Госпожа поневоле или раб на халяву,

22
18
20
22
24
26
28
30

— Не хочу я про ваших ежиков… блохастых смотреть! — возмущенно фыркнул Владис. — Алексис — не блохастый!

— Да я верю, — смех поутих, осталась только улыбка до ушей. — Наверное, оборотни какие-то особенные. Просто у нас это очень маленький и совершенно безобидный зверек, его часто ловят и приносят домой дети. Или просто подкармливают молочком. Не дуйся, чертенок, вот твой хорь… фурия, раза в четыре крупнее наших хорьков, которых дома держат. Наверное, и ежики у вас большие и страшные.

— И. Не. Бло-хас-ты-е! — грозно по слогам произнес Владис.

— Наверняка! — согласилась я. — А почему так сложно превращаться? Это у всех так, или ты просто отвык?

— В смысле "сложно"? Это проще простого! Надо сосредоточиться и…

— Не на… — я не успела. И теперь, открыв рот, смотрела на развалившегося под одеялом зверюкина, который возлежал точно в той же позе, что Владис секунду назад. — Ты что наделал, хорек ты безмозглый? — растерянно спросила я.

На меня радостно засвистели, поблескивая черными глазками, и тут же снова появился Владис. Словно изображение на экране мигнуло, рррраз и все.

Я выдохнула. Закрыла глаза и секунду посидела, слушая, как сердце отчаянно долбится в грудную клетку, явно возмущенное такой беспардонностью хозяйки, то и дело шыряющей по нему ударными дозами адреналина.

— А если бы опять, как вчера, заклинило? — тихо спросила я у довольно улыбающегося Владиса. — Ты… напугал меня. Ты хоть думай немножко…

Владис напрягся, нахохлился и буркнул:

— Но ведь не заклинило же?!

— Ага… — согласилась я, чувствуя, как у меня совершенно по-детски начинает надуваться нижняя губа. Верный признак, что ребенок сейчас заревет, как образцово-показательная пароходная сирена. Приехали… нервы ни к черту, хотя если задуматься, то ничего удивительного. После таких приключений. Не, так не пойдет.
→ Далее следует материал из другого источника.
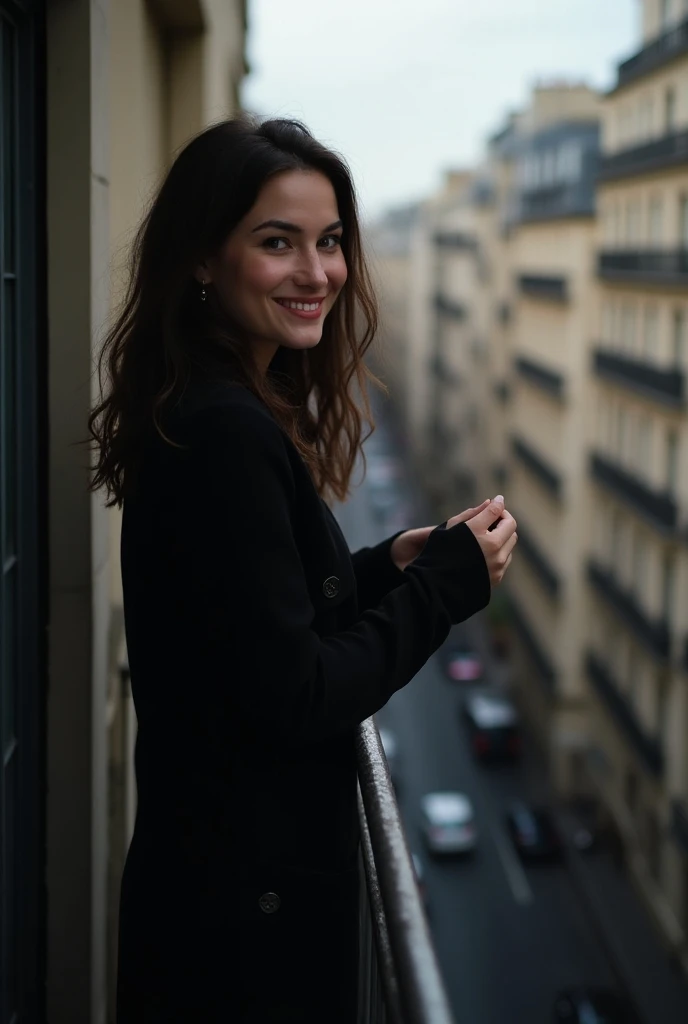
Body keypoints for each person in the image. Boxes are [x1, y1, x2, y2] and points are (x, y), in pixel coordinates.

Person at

— Я испугалась, — повторила, подвигаясь вплотную к успевшему сесть чертику, обхватывая его поперек туловища и утыкаясь носом ему в грудь.
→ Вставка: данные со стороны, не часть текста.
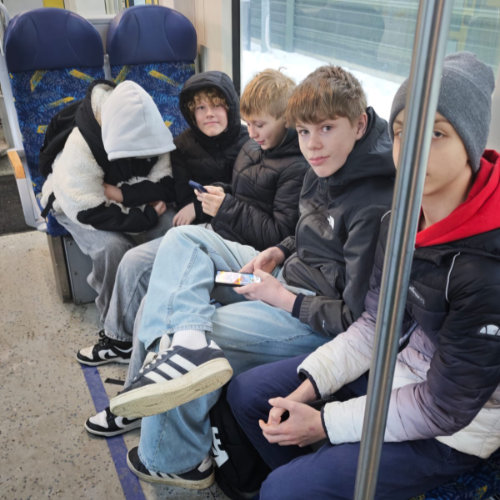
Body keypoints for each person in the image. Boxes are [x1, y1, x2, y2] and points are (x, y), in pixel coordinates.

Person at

Владис обнял меня и прижал к себе, очень бережно, как будто я хрустальная.

— Ну поорала бы снова, ногами бы потопала… Миадерпиан попугала бы… Зато пороть меня не надо было бы вечером, — он вроде как шутил, стараясь меня развеселить, а голос виноватый.

Я хлюпнула носом и все же улыбнулась, не отлепляясь от теплого и уютного чертенка.

— Когда это я топала? Я только немножко… об стол градусником постучала, подумаешь…

Ну, вот как-то так постепенно жизнь и вошла в колею. Оголодавший после превращения Владис через пять минут рванул на кухню, где извел последние макароны, и срочно засобирался за покупками. Я, очень кстати, вчера взяла новый заказ и получила аванс, так что хорькочерт умелся за едой и курткой, нацепив временно еще что-то из старого Лешкиного гардероба. Вот знала я, знала, что это не бардак в кладовке, а полезные припасы на особый случай!

А мне… даже работать почему-то не хотелось, удивительно. Я как зарылась носом в одеяло, пахнущее чертенком, так и продремала до самого вечера, пока мой персональный рогатый не пришел меня поднимать, да не один, а в сопровождении вкусных запахов.

Колея, в которую жизнь так удачно провалилась всеми четырьмя колесами, получилась весьма приятной, вкусной, интересной, возбуждающей и веселой. Веселились, питались и узнавали друг друга мы и раньше, но теперь все было несколько… занимательнее. Это стал совсем мой чертенок, я прогнала прочь все страхи и просто жила как живется — счастливой. Абсолютно.